A wedding is rarely a joyous occasion. More often it’s stressful, expensive and an ongoing parade of complaints from pushy family members. The only real joyous weddings are the ones where the couple skips the ceremony, takes the money they would have spent on the reception and has a fabulous week in Las Vegas. That’s not the voice of cynicism talking, that’s the voice of experience.
Spending lavishly on a wedding is only one of the financial mistakes many make when tying the knot, the other is not knowing the financial character of the person they’re marrying. A full thirty-six percent don’t know anything about their partner’s financial status and another thirty-six percent don’t know anything about their partner’s spending habits before making a legal commitment to that person.
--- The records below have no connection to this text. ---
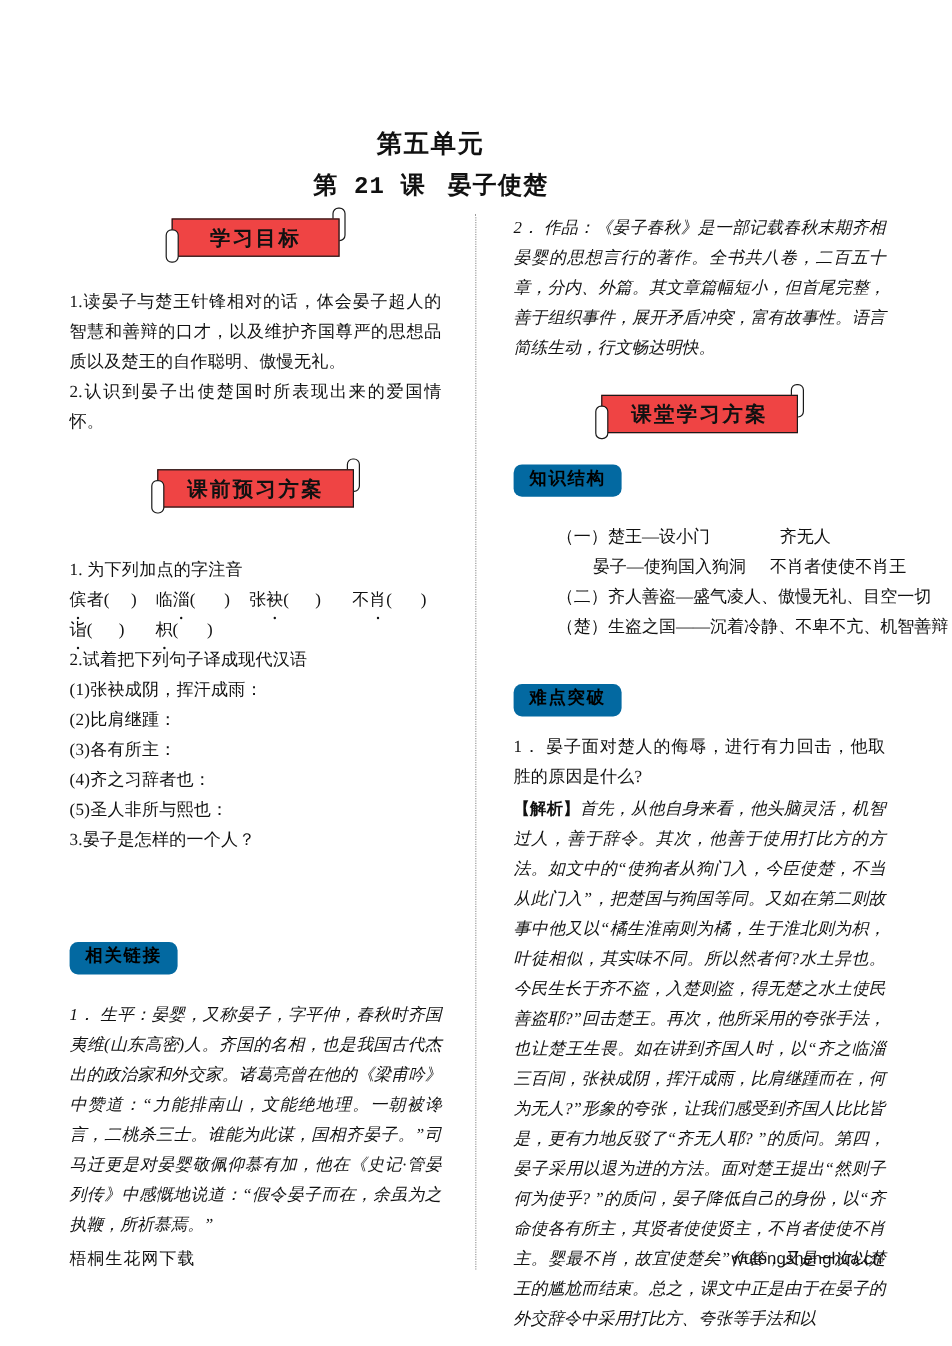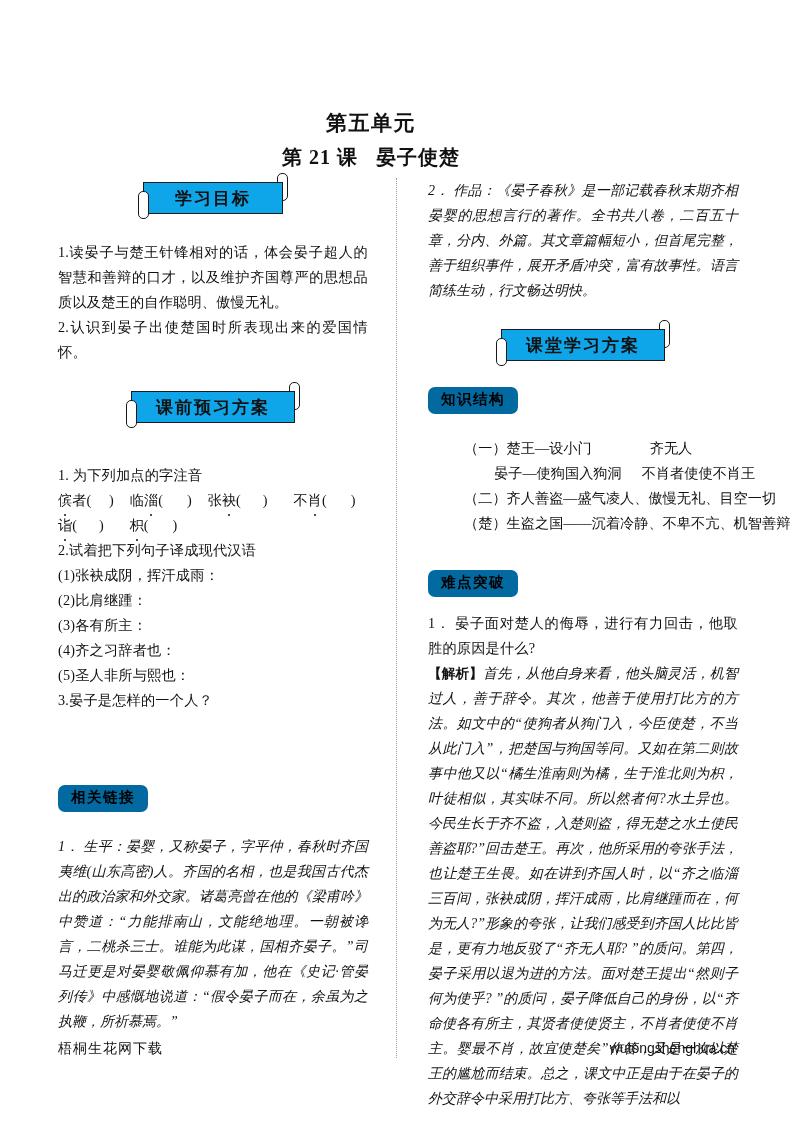--- a/index.html
+++ b/index.html
@@ -27,10 +27,11 @@
   
   .doc-title-wrap {
     position: absolute;
-    left: 12px;
+    left: 0;
     top: 108px;
     width: 718px;
     text-align: center;
+    font-family: Liberation Mono, monospace;
   }
   .doc-title-unit {
     font-size: 21px;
Depending on the state, you could be marrying your partner’s debts and you’re definitely marrying his or her poor financial habits which can set you back decades.
Despite the importance of a credit score in the debt economy, only forty percent, less than half of people knew their partner’s credit score before getting married. Men were likely to spend more before telling their partner ($1,259 vs $383) and one in five men were more likely to keep a secret financial stash. Those numbers are based on a survey of 1,002 newlyweds.
For two in five newly married couples credit scores were a source of stress. One in five had to cosign for a deadbeat partner in order for them to qualify for credit. Another third didn’t know their partner’s student loan balance before they got married.
In the modern world of the debt economy, entering into a legally binding institution with another person without knowing his or her financial status is just crazy. Here are some of the more common red flags.
Major Debt, No Payoff Plan
Anyone can acquire debt for a lot of reasons but having major debts and not be working on a plan to pay them off is a definite red flag. Deadbeats always have a perfectly plausible excuse for debt, usually blaming a former spouse or partner. The danger sign is them not having a plan in place for paying off that debt before you get married. There’s no harm in putting off the legalities a year or two until a major portion of that debt is retired. Nine out of ten times, that debt will be just as bad or worse by the time you take the next accounting. At the end of three, six or twelve months there will be another plausible excuse for the debt. I didn’t get the raise I was counting on, we took that trip to Hawaii, doctor bills, blah, blah, blah. If your partner isn’t saying no to expenses when you’re together, that debt will come along with them down the aisle.
You Have Different Attitudes Toward Debt And Money
Couples that work on financial issues together are more likely to report being happy and stay together longer. In the old days religion was a major divider of married couples but in these days of declining church attendance, that has become less significant. But without a compatible attitude toward spending, you won’t have much of a future. Instead of a happy marriage, you’ll have debt, fights over spending and endless strife.
Another financial danger sign is a partner who can’t hang on to a job. That will figure when you try to get a car loan, insurance or a mortgage. It’s bad enough dealing with unemployment when the economy tanks, but having a job loss strike out of the clear blue can be devastating, especially for people trying to manage student loans.
The bottom line here is have the talk before you sign that marriage certificate. These days a pre-nup is far more socially acceptable and even expected when marrying into some wealthy families. Rich people don’t stay rich by accident, so take a page out of their playbook before you get hitched.